[Plain-text document sources]
========
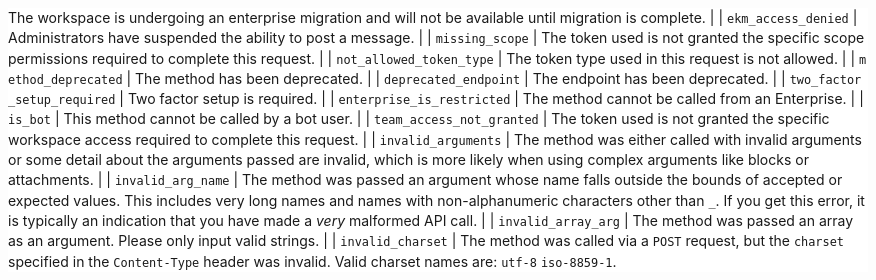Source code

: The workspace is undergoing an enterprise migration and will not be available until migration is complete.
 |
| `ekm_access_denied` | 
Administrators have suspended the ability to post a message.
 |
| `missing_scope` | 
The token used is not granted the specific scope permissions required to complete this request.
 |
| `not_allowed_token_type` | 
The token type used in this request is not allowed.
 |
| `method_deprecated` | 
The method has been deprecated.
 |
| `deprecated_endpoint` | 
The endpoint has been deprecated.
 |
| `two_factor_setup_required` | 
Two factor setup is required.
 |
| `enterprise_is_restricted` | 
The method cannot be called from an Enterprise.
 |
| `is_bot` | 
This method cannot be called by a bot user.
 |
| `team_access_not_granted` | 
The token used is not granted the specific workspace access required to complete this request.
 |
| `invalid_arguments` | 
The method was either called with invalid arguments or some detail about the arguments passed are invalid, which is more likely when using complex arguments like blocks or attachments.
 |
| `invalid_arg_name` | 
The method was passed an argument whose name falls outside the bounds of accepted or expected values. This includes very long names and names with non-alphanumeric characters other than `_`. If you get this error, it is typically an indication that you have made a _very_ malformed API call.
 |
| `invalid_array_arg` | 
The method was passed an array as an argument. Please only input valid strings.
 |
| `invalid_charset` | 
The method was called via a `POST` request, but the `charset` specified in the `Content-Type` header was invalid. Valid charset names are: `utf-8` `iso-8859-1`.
========
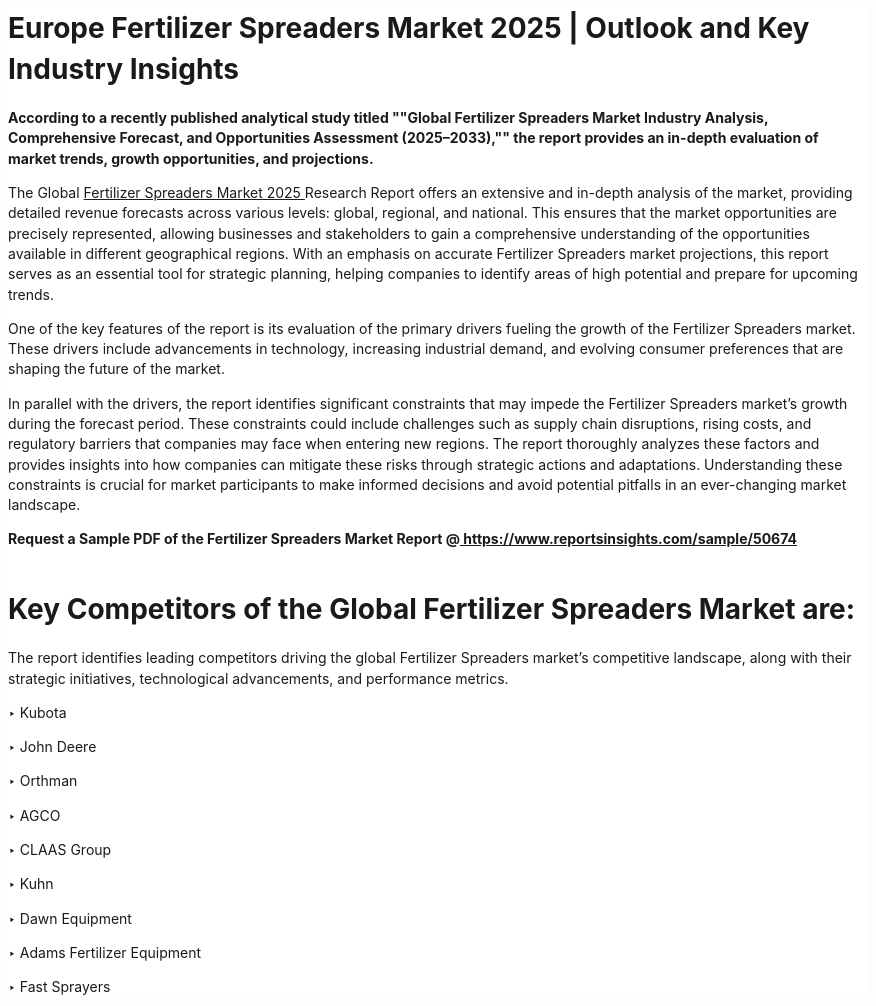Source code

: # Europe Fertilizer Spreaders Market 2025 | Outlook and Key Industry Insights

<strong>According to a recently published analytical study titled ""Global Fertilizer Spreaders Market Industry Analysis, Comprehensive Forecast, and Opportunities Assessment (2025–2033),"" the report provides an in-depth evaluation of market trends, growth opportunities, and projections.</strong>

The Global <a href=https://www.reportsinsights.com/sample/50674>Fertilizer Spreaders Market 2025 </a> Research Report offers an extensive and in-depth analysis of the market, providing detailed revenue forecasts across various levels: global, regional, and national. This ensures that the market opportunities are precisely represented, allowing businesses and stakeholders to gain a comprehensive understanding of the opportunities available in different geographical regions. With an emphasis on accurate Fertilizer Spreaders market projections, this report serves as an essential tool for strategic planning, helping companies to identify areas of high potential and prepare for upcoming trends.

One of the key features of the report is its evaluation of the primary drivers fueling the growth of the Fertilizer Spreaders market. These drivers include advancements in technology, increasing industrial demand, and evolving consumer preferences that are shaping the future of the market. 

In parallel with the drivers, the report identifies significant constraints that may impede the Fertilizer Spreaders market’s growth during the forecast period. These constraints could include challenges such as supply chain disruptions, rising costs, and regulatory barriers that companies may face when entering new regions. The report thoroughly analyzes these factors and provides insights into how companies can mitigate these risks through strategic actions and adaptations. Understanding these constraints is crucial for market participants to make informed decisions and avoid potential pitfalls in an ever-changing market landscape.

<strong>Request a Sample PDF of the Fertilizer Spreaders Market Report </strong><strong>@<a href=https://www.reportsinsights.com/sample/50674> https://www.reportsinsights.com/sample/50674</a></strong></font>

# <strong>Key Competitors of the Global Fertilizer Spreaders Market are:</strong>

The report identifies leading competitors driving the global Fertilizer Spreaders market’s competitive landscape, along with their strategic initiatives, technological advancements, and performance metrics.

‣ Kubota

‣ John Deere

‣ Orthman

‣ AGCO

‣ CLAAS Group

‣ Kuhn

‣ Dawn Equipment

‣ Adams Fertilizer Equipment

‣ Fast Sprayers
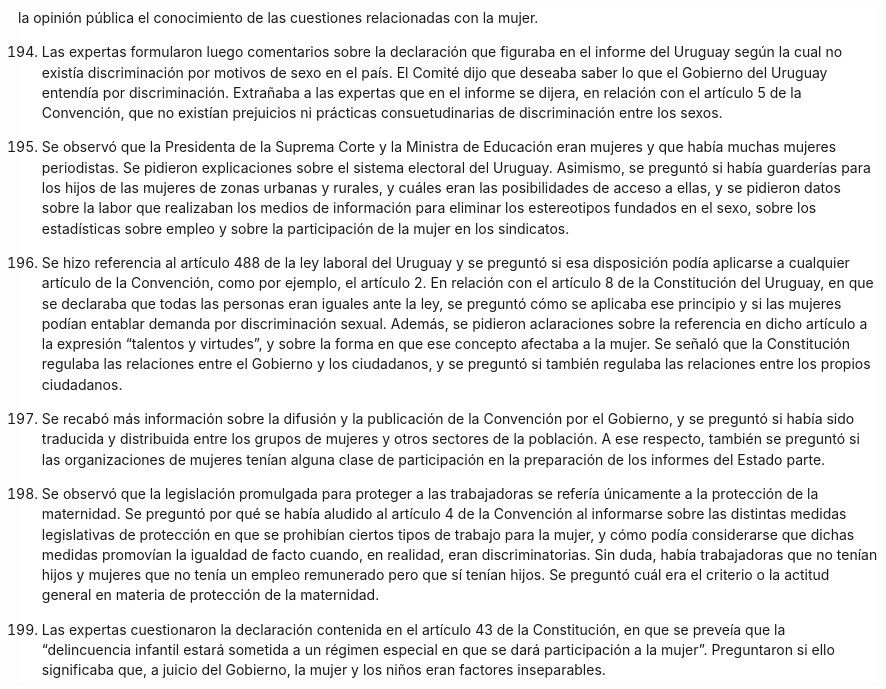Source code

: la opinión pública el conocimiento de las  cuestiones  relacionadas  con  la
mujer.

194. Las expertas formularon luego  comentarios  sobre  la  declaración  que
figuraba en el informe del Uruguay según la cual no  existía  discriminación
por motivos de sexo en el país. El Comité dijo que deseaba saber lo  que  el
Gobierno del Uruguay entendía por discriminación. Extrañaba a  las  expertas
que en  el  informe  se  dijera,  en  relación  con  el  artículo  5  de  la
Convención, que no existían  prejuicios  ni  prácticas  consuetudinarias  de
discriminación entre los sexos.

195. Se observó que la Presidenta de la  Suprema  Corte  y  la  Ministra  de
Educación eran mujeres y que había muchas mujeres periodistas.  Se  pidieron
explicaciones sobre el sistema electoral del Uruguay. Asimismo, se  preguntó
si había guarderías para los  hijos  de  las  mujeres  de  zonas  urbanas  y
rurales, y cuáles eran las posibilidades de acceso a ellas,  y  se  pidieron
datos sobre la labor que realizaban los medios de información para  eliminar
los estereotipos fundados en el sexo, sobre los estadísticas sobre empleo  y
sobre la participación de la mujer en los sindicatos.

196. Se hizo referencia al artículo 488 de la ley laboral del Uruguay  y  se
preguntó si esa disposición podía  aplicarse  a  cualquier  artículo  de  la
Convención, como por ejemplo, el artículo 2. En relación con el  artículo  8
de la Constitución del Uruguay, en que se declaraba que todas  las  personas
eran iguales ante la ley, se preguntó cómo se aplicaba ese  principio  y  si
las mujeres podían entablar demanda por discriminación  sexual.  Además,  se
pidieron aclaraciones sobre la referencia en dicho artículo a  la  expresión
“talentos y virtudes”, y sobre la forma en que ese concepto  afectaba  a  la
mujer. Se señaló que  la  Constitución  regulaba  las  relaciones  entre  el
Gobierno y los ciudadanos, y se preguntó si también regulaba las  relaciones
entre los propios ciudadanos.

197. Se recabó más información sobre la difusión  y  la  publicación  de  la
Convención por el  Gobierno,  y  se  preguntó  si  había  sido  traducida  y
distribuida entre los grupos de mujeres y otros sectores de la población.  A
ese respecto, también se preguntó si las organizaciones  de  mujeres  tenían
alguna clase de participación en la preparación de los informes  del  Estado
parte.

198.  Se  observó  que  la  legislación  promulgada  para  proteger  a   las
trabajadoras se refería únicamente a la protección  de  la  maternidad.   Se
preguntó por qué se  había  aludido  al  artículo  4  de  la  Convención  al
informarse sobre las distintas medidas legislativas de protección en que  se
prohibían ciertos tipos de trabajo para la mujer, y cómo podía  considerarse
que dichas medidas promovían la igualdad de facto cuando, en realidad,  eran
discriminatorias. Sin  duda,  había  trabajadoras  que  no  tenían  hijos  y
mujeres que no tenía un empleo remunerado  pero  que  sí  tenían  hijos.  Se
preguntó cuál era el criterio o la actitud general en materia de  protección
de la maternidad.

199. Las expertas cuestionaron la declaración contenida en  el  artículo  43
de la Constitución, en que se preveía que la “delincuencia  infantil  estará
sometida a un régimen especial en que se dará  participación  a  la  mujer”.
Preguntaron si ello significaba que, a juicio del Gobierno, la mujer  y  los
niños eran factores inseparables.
========
◆ **Exercise prompt**
Gather each line of the entries above that contains the word "relaciones" and copy it in full.

◆ **Written response**
mujer. Se señaló que  la  Constitución  regulaba  las  relaciones  entre  el
Gobierno y los ciudadanos, y se preguntó si también regulaba las  relaciones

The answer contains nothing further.